◆ Tugas a:
Susunlah baris-baris catatan sebagai daftar bernomor tanpa baris kosong, mulai dari awal catatan sampai dengan baris yang memuat "Müllers GmbH", termasuk baris tersebut.

◆ Dokumen Sumber:
══════

Di dalam ayat ini Allah ‘azza wa jalla menganjurkan agar ketika kita berdoa, kita bertawasul degan nama-nama-Nya, dan ini tentunya dengan menyebutkan nama-Nya yang sesuai dengan permintaan kita, contohnya: “Wahai Dzat Yang Maha Pengampun, ampunilah daku, Wahai Dzat Yag Maha Pengasih, rahmatilah daku...” dan seterusnya. Dan tentunya tidak sesuai ketika kita meminta ampunan kita mengatakan: “Wahai Dzat Yang Maha Perkasa Yang Maha Pedih siksa-Nya, ampunilah daku...”

Dan sabda Rasulullah shalallaahu ‘alaihi wa sallam:

أَسْأَلُكَ بِكُلِّ اسْمٍ هُوَ لَكَ سَمَّيْتَ بِهِ نَفْسَكَ

“Aku memohon kepada-Mu dengan setiap nama-Mu yang Engkau jadikan nama bagi-Mu”
(HR. Ahmad)

Hadits ini salah satu contoh bentuk tawasul dengan semua nama-nama Allah ‘azza wa jalla. Ada juga macam tawasul lainnya, yaitu tawasul dengan ketauhidan kita, keimanan kita, dan doa orang yang shaleh yang masih hidup.

(34) Tidak Butuh Perantara Saat Berdoa

Ketika kita hendak berdoa kepada Allah ‘azza wa jalla kita harus meminta langsung kepada-Nya dan tidak boleh memakai perantaraan makhluk. Sebagaimana firman Allah ‘azza wa jalla:

وَ إَذَا سَأَلَكَ عِبَادِي عَنِّي فَإِنِّي قَرِيْبٌ أَجِيْبُ دَعْوَةَ الدَّاعِ إَذَا دَعَانِ

“Dan apabila hamba-hamba-Ku bertanya kepadamu tentang Aku, maka (jawablah), bahwasanya Aku adalah dekat. Aku mengabulkan permohonan orang yang berdoa apabila ia memohon kepada-Ku”
(Al Baqarah: 186)

Di dalam ayat ini Allah ‘azza wa jalla tegaskan bahwa Dia itu dekat dengan hamba-Nya, sehingga tidak butuh perantara ketika hamba-Nya berdoa, sebab perantara itu hanya berlaku pada permintaan kepada makhluk, di mana makhluk itu adalah lemah tidak mengetahui permohonan orang yang mengadu dari jarak yang jauh, sehingga butuh kepada yang menyampaikan kebutuhannya. Adapun Allah adalah mengetahui segalanya, baik yang jauh ataupun yang dekat sama saja, sehigga orang yang membuat perantara antara dia dengan Allah ‘azza wa jalla, berarti telah menyamakan dia dengan makhluk-Nya.

══════

◆ Catatan Tugas:
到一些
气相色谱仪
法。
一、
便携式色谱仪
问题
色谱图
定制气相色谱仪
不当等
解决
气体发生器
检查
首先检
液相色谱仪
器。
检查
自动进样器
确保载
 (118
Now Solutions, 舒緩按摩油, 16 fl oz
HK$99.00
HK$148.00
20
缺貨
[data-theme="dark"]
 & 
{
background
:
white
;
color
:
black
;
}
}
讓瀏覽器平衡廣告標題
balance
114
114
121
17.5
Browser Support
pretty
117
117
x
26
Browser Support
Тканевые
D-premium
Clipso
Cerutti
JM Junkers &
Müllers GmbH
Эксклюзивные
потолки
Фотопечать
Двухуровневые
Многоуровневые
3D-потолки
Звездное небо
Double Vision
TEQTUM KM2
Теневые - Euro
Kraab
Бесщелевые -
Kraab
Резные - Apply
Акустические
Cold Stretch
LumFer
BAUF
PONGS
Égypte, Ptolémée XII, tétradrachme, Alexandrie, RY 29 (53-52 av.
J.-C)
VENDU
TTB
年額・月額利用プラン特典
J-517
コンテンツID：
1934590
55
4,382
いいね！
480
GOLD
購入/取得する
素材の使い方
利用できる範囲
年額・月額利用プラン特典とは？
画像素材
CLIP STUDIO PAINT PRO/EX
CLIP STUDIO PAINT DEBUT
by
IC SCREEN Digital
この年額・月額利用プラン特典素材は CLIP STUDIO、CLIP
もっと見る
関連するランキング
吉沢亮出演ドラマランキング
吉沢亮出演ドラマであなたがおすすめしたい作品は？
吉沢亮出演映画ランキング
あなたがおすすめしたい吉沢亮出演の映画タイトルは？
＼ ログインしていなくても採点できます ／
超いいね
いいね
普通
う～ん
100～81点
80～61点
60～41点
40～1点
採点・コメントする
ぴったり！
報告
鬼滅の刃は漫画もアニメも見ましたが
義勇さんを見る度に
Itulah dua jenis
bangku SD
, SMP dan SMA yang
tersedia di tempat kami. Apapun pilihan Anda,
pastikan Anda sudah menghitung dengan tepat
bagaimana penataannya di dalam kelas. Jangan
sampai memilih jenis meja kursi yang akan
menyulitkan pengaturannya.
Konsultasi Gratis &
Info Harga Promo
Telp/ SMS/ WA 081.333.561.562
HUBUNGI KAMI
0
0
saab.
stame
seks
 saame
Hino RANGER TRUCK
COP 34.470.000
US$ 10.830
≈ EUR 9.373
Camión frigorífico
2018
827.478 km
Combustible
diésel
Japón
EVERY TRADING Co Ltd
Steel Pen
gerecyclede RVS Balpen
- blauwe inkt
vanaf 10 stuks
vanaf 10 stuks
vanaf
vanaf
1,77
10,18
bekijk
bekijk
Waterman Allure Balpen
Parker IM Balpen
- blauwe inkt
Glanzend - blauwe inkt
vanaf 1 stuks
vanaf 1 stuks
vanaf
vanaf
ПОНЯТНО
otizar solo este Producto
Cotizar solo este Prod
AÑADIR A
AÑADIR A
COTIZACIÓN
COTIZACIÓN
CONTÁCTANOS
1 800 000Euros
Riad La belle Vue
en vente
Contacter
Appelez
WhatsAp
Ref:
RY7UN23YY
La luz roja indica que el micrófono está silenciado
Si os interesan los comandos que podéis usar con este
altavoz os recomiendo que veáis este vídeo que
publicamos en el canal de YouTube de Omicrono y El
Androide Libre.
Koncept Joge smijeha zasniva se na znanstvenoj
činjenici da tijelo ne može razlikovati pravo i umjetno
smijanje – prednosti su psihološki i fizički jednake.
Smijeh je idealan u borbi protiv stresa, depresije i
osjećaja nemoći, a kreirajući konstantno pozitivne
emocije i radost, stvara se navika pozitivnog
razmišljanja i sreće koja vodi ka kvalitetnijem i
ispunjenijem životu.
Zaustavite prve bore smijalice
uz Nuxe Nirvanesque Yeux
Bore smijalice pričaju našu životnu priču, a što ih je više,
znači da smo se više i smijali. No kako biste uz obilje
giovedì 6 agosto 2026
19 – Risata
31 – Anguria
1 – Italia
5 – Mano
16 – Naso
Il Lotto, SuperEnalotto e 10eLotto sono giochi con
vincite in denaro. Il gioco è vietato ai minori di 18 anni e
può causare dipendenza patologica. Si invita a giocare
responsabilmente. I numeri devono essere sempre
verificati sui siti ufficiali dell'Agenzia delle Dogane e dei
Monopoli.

══════

◆ Tugas b:
Menurut dokumen sumber, macam tawasul apa saja yang disebutkan selain tawasul dengan nama-nama Allah?

◆ Jawaban a:
1. 到一些
2. 气相色谱仪
3. 法。
4. 一、
5. 便携式色谱仪
6. 问题
7. 色谱图
8. 定制气相色谱仪
9. 不当等
10. 解决
11. 气体发生器
12. 检查
13. 首先检
14. 液相色谱仪
15. 器。
16. 检查
17. 自动进样器
18. 确保载
19.  (118
20. Now Solutions, 舒緩按摩油, 16 fl oz
21. HK$99.00
22. HK$148.00
23. 20
24. 缺貨
25. [data-theme="dark"]
26.  & 
27. {
28. background
29. :
30. white
31. ;
32. color
33. :
34. black
35. ;
36. }
37. }
38. 讓瀏覽器平衡廣告標題
39. balance
40. 114
41. 114
42. 121
43. 17.5
44. Browser Support
45. pretty
46. 117
47. 117
48. x
49. 26
50. Browser Support
51. Тканевые
52. D-premium
53. Clipso
54. Cerutti
55. JM Junkers &
56. Müllers GmbH

◆ Jawaban b:
Tawasul dengan ketauhidan kita, keimanan kita, dan doa orang yang shaleh yang masih hidup.